*EXCERPT*:
↓↓↓
CVE-2025-39764

Vulnerability

Overview

CVE-2025-39764 is a reference counting flaw in the Linux kernel's netfilter connection tracking (ctnetlink) subsystem, specifically in the expectation dump routines. The commit message explains that the code attempted to keep expectation objects alive via an extra refcount increment, but the logic was flawed: when refcount_inc_not_zero is called on the last dumped expectation (exp == last), the refcount is incremented twice, leading to a double-increment and a subsequent memory leak [1][2]. This mirrors a similar issue previously fixed in the conntrack dumper.

Attack

Vector and Exploitation

To exploit this vulnerability, an attacker would need local access to the system and the ability to trigger netlink dumps of conntrack expectations (typically via tools like conntrack -E expect or a custom netlink client). The bug is triggered during dump resumption, where a "cookie" value is used to skip already-dumped entries. No special privileges beyond the ability to read netlink conntrack information (often granted to unprivileged containers or user namespaces) are required [1].
↑↑↑
*EXERCISE DATA*:
↓↓↓
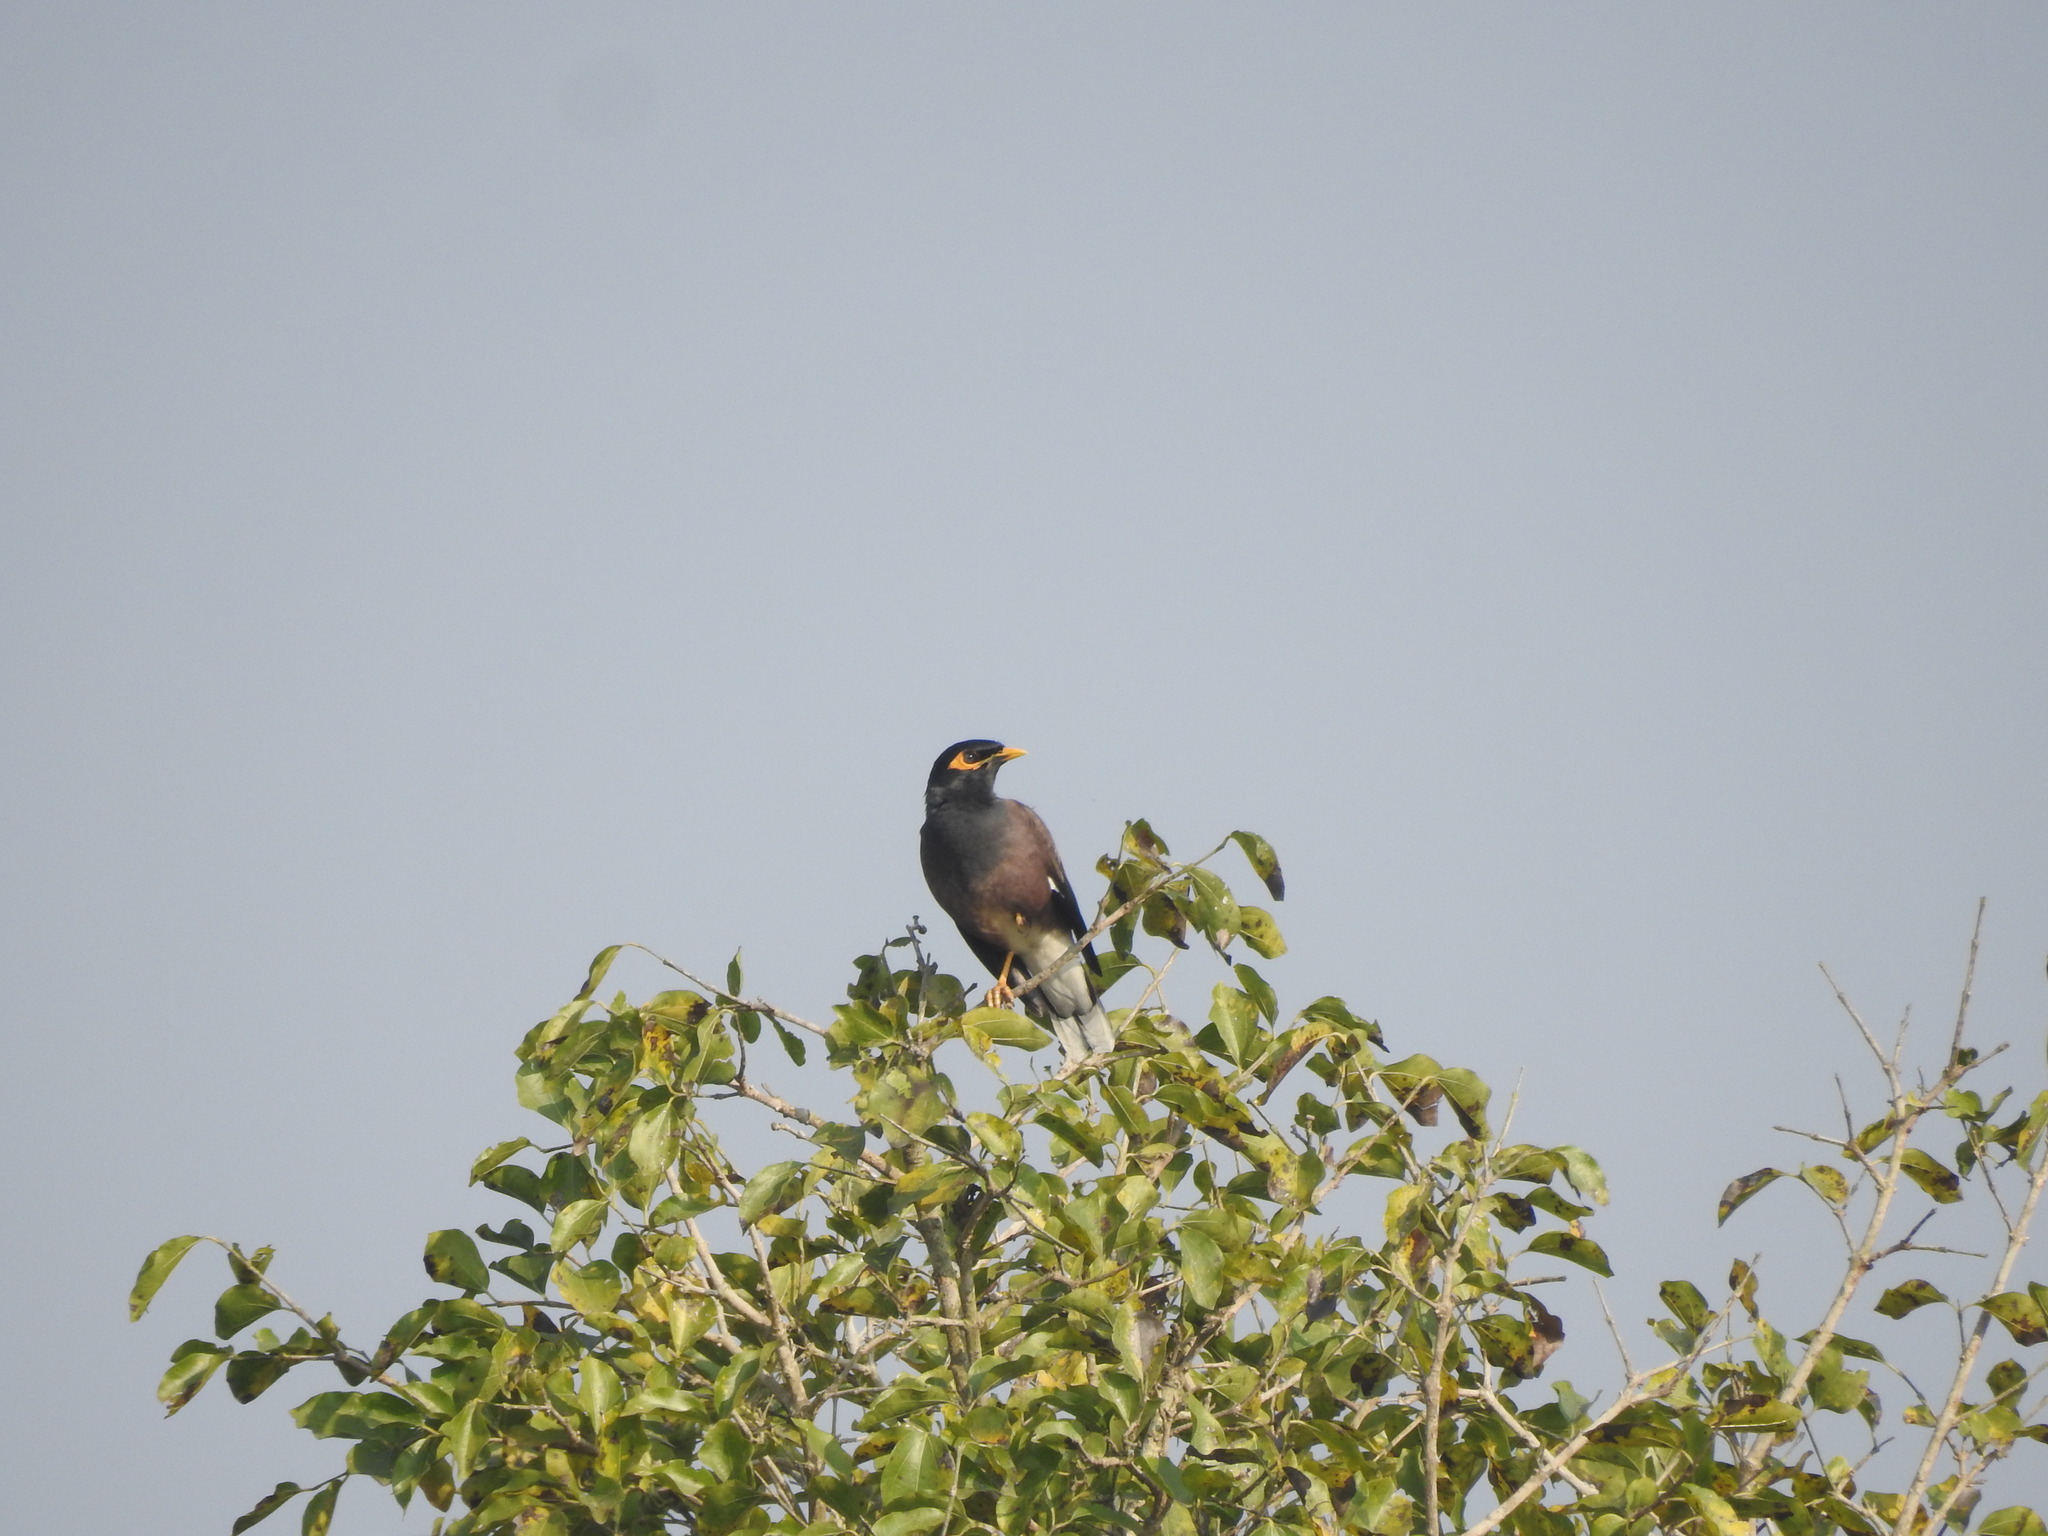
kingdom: Animalia
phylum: Chordata
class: Aves
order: Passeriformes
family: Sturnidae
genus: Acridotheres
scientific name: Acridotheres tristis
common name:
↑↑↑
*REQUIRED ACTION*:
Copy out the entire CVE-2025-39764 summary word for word. Rely on the CVE-2025-39764 summary alone.

*ANSWER TO THIS EXERCISE*:
CVE-2025-39764

Vulnerability

Overview

CVE-2025-39764 is a reference counting flaw in the Linux kernel's netfilter connection tracking (ctnetlink) subsystem, specifically in the expectation dump routines. The commit message explains that the code attempted to keep expectation objects alive via an extra refcount increment, but the logic was flawed: when refcount_inc_not_zero is called on the last dumped expectation (exp == last), the refcount is incremented twice, leading to a double-increment and a subsequent memory leak [1][2]. This mirrors a similar issue previously fixed in the conntrack dumper.

Attack

Vector and Exploitation

To exploit this vulnerability, an attacker would need local access to the system and the ability to trigger netlink dumps of conntrack expectations (typically via tools like conntrack -E expect or a custom netlink client). The bug is triggered during dump resumption, where a "cookie" value is used to skip already-dumped entries. No special privileges beyond the ability to read netlink conntrack information (often granted to unprivileged containers or user namespaces) are required [1].